• Task statement: Without the images, write out all of the following entries exactly.

• Supplied data:
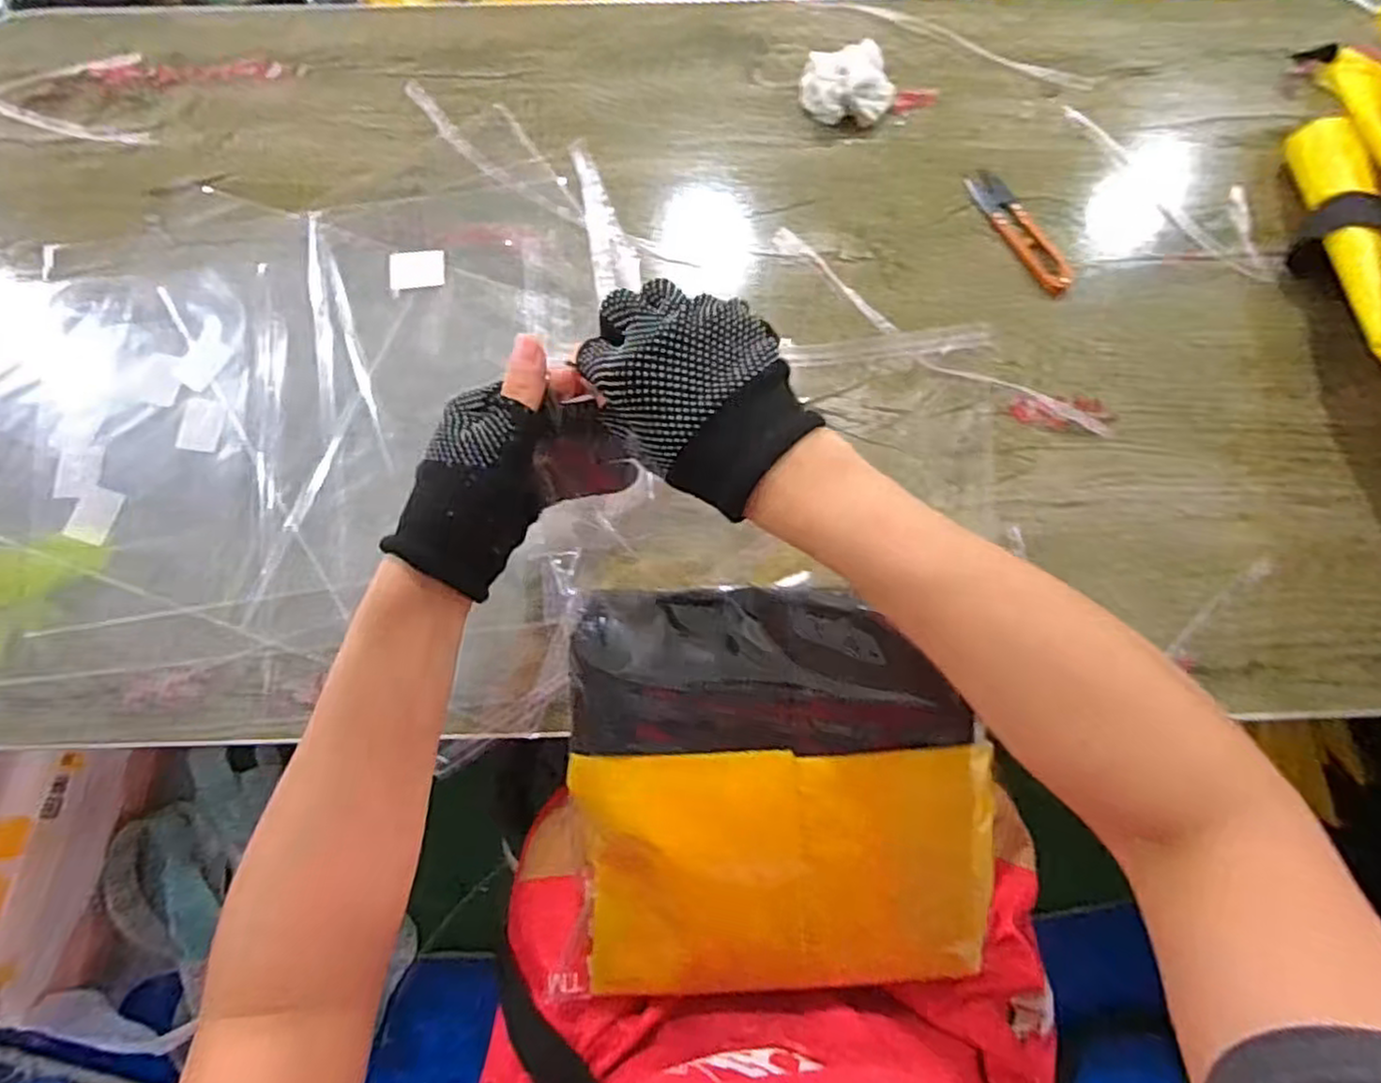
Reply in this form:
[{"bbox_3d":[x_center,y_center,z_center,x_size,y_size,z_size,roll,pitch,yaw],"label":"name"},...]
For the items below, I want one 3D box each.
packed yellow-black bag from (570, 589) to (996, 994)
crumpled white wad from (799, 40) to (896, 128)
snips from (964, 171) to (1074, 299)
[{"bbox_3d":[0.050,0.149,0.395,0.220,0.042,0.242,-4,103,3],"label":"packed yellow-black bag"},{"bbox_3d":[0.124,-0.359,0.569,0.071,0.033,0.062,-16,78,-4],"label":"crumpled white wad"},{"bbox_3d":[0.249,-0.234,0.545,0.028,0.004,0.115,-27,79,-6],"label":"snips"}]

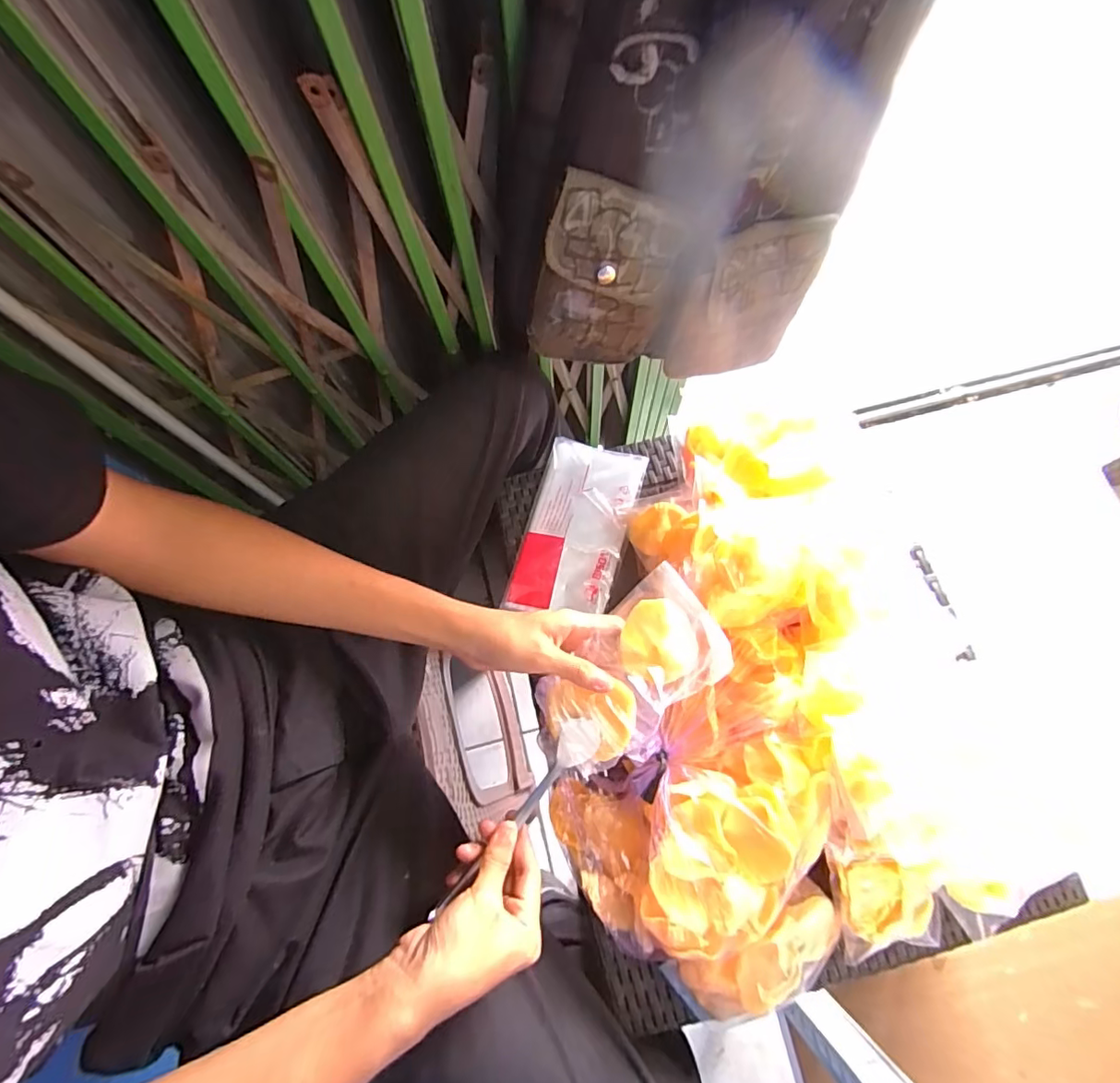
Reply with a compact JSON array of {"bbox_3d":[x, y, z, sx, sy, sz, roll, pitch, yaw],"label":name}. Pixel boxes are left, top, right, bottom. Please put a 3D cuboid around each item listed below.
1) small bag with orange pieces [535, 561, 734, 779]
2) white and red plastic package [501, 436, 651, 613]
[{"bbox_3d":[0.051,0.105,0.408,0.156,0.039,0.088,-39,75,-11],"label":"small bag with orange pieces"},{"bbox_3d":[0.019,-0.017,0.583,0.105,0.016,0.203,16,73,6],"label":"white and red plastic package"}]

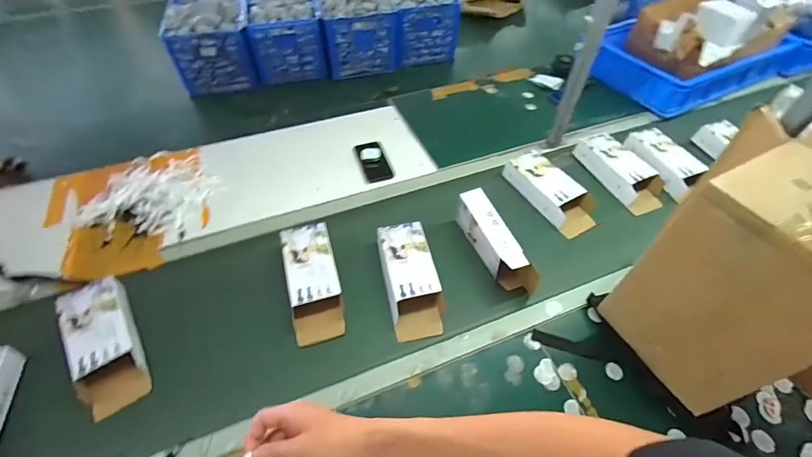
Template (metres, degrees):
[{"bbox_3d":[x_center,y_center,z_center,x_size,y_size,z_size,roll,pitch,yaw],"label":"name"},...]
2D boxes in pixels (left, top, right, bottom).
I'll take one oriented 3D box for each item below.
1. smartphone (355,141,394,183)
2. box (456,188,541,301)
[{"bbox_3d":[-0.088,-0.187,1.061,0.073,0.010,0.141,-15,60,-14],"label":"smartphone"},{"bbox_3d":[0.193,0.034,0.847,0.055,0.102,0.242,-19,54,-17],"label":"box"}]

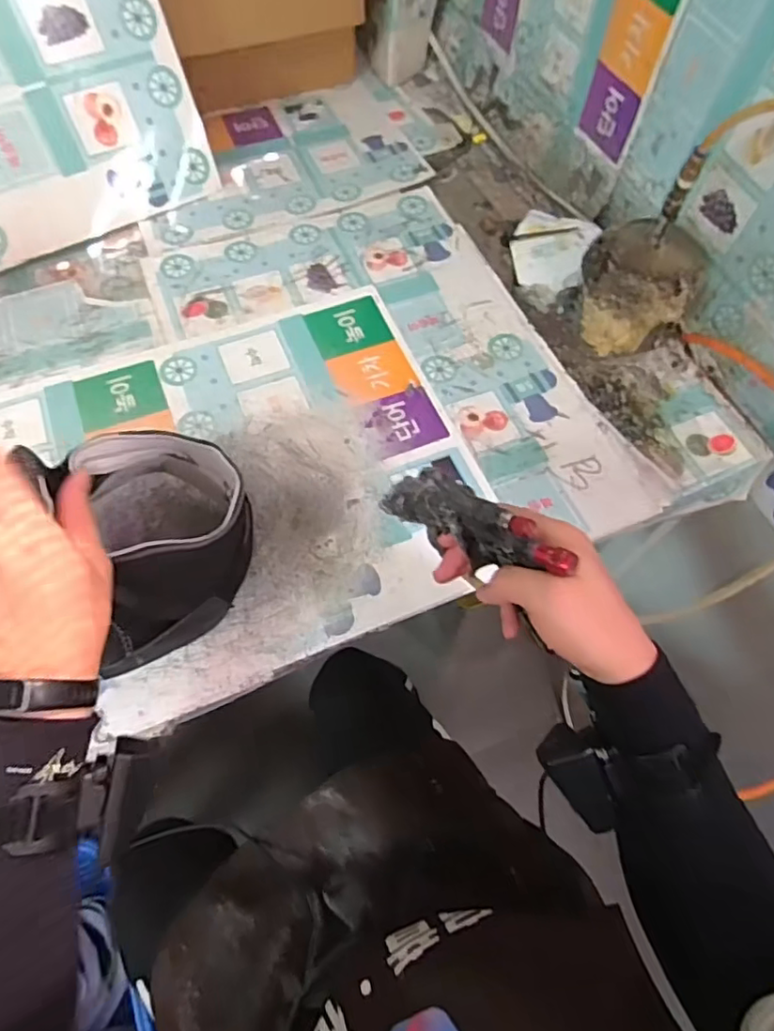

• Solution for this problem:
Reply in this form:
[{"bbox_3d":[x_center,y_center,z_center,x_size,y_size,z_size,roll,pitch,yaw],"label":"name"},...]
For the items below, I want one 3D box each.
packed yellow-black bag from (570, 589) to (996, 994)
crumpled white wad from (799, 40) to (896, 128)
snips from (964, 171) to (1074, 299)
[{"bbox_3d":[0.050,0.149,0.395,0.220,0.042,0.242,-4,103,3],"label":"packed yellow-black bag"},{"bbox_3d":[0.124,-0.359,0.569,0.071,0.033,0.062,-16,78,-4],"label":"crumpled white wad"},{"bbox_3d":[0.249,-0.234,0.545,0.028,0.004,0.115,-27,79,-6],"label":"snips"}]

Reply with a compact JSON array of {"bbox_3d":[x, y, z, sx, sy, sz, roll, pitch, yaw],"label":name}. Pixel boxes are left, top, right, bottom. Please put a 3D cuboid around each item listed below.
1) small bag with orange pieces [535, 561, 734, 779]
2) white and red plastic package [501, 436, 651, 613]
[{"bbox_3d":[0.051,0.105,0.408,0.156,0.039,0.088,-39,75,-11],"label":"small bag with orange pieces"},{"bbox_3d":[0.019,-0.017,0.583,0.105,0.016,0.203,16,73,6],"label":"white and red plastic package"}]

Template (metres, degrees):
[{"bbox_3d":[x_center,y_center,z_center,x_size,y_size,z_size,roll,pitch,yaw],"label":"name"},...]
2D boxes in pixels (left, top, right, bottom).
I'll take one oriented 3D box for each item below.
1. smartphone (355,141,394,183)
2. box (456,188,541,301)
[{"bbox_3d":[-0.088,-0.187,1.061,0.073,0.010,0.141,-15,60,-14],"label":"smartphone"},{"bbox_3d":[0.193,0.034,0.847,0.055,0.102,0.242,-19,54,-17],"label":"box"}]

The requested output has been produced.